▸ **Assignment**
Please print all of the entries, matching them exactly.
+ + + +
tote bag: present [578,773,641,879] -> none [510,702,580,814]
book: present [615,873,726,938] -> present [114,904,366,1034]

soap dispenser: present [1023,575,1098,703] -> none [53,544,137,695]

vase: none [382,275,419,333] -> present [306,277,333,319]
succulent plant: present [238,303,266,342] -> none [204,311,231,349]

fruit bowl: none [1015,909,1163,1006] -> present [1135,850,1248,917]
+ + + +
▸ **Answer space**
tote bag: present [578,773,641,879] -> none [510,702,580,814]
book: present [615,873,726,938] -> present [114,904,366,1034]

soap dispenser: present [1023,575,1098,703] -> none [53,544,137,695]

vase: none [382,275,419,333] -> present [306,277,333,319]
succulent plant: present [238,303,266,342] -> none [204,311,231,349]

fruit bowl: none [1015,909,1163,1006] -> present [1135,850,1248,917]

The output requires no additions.